Assim, o limite do sistema interpretativo agostiniano seria o seu conceito de

Verdade, oriundo da Revelação. Até porque tudo o que existe no mundo, “a física, a

lógica e a ética, como o próprio homem, são reflexo e imagem do Criador” (RAMOS,

1984:312), fazendo parte desse sistema baseado em uma origem comum, o que acarreta,

nesse caso, uma essência comum.

6. Conclusões

A partir do que foi exposto nas páginas anteriores, podemos concluir que

Agostinho contribuiu imensamente na formação da hermenêutica hoje existente.

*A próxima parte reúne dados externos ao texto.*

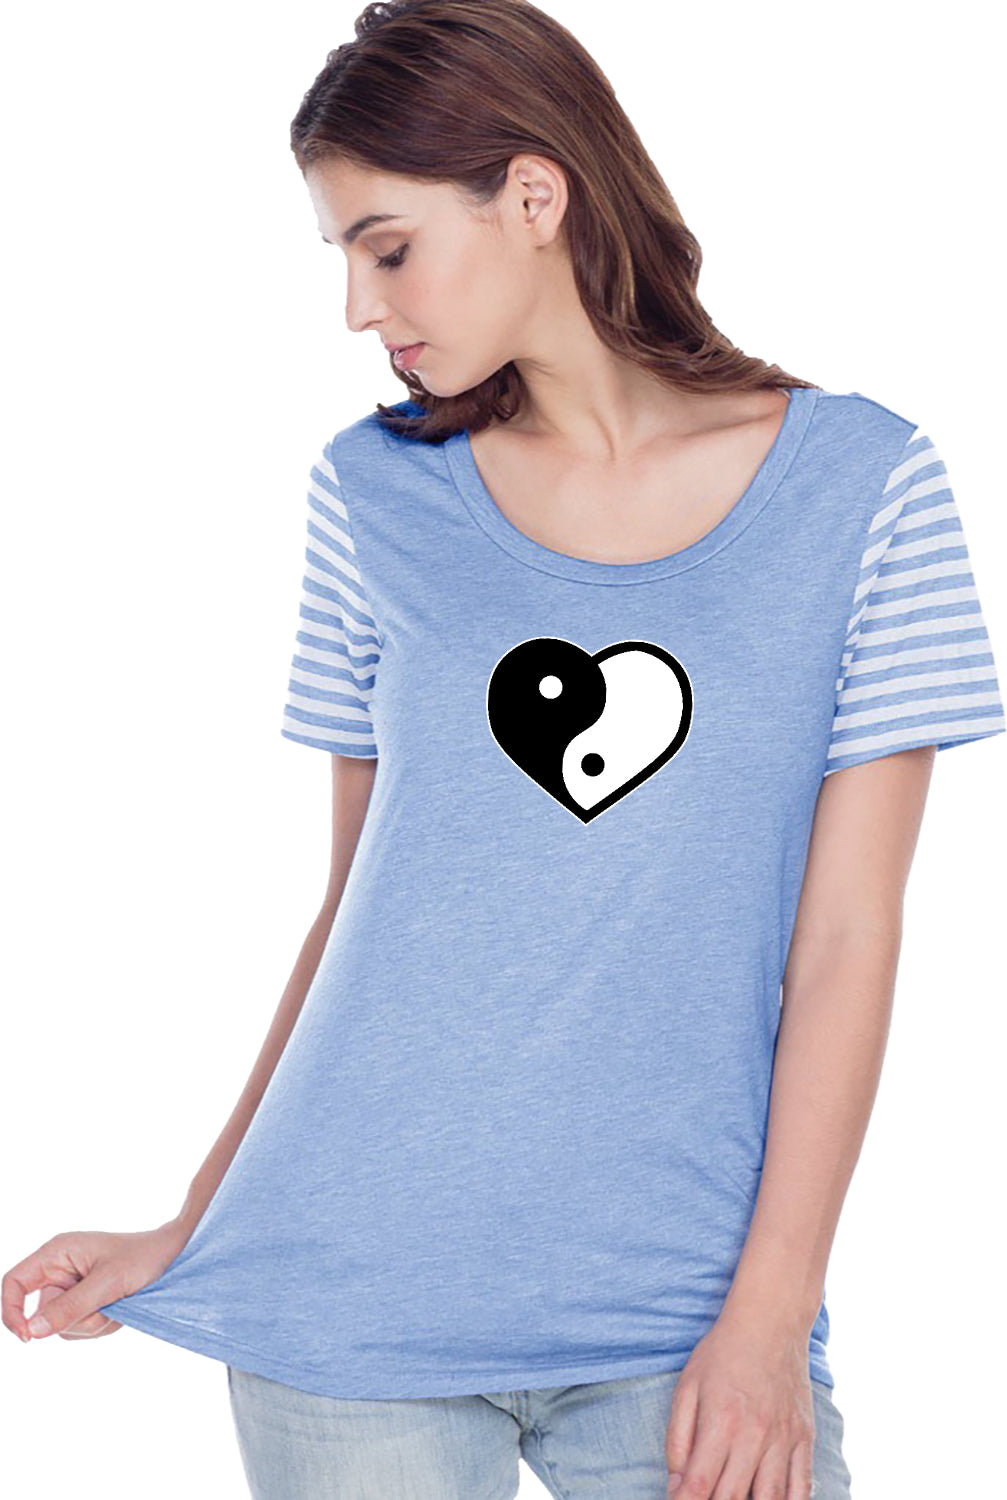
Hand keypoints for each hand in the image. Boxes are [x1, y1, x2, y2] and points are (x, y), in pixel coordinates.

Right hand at [2, 1220, 190, 1342]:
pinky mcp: (85, 1302)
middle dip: (73, 1319)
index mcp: (57, 1253)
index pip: (13, 1282)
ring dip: (91, 1324)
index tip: (28, 1336)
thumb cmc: (144, 1258)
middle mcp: (59, 1270)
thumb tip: (32, 1330)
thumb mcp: (108, 1283)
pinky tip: (119, 1308)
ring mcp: (72, 1288)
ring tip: (117, 1303)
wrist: (175, 1256)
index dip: (11, 1311)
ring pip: (61, 1327)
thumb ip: (70, 1307)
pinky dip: (100, 1325)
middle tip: (106, 1306)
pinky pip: (79, 1329)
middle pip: (41, 1313)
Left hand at [664, 1307, 815, 1498]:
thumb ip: (678, 1438)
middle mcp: (754, 1436)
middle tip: (702, 1499)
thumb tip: (675, 1483)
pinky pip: (801, 1489)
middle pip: (732, 1499)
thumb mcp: (687, 1386)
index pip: (700, 1485)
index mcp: (721, 1422)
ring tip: (733, 1498)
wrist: (770, 1321)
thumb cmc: (722, 1353)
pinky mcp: (804, 1439)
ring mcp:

Além de estabelecer um verdadeiro método para a boa interpretação, que deveria

começar com a interpretação literal, passando à alegórica, caso aquela não fosse

suficiente, e à sistemática, se as outras não bastassem, ele desenvolveu conceitos que

serviram de base para o nascimento da lingüística. Enquanto Aristóteles transferiu para

o homem o objeto da hermenêutica, Agostinho consolidou como objeto principal desta

os textos.

Foi Agostinho, também, o primeiro a admitir uma pluralidade significativa, uma

vez que a solução para a hermenêutica seria encontrada em uma teoria do conhecimento

baseada na semiótica (FERRARIS, 1996:14). Fazendo nossas as palavras do grande

historiador da hermenêutica Maurizio Ferraris, sintetizamos a importância do

pensamento de Agostinho para a hermenêutica contemporânea, e com ela concluímos

definitivamente o nosso texto:

Thus the current confluence of hermeneutics and semiotics does not overcome an ancient dissension but rather attempts to mediate a recent divarication in which, on the one hand, hermeneutics, beginning with Heidegger and then with Gadamer, thematizes a firm rejection of those methodologies modeled on the natural sciences, and, on the other, semiotics, in particular at the time of structuralism, emphasizes an epistemological self-understanding of positivistic nature (idem, ibidem).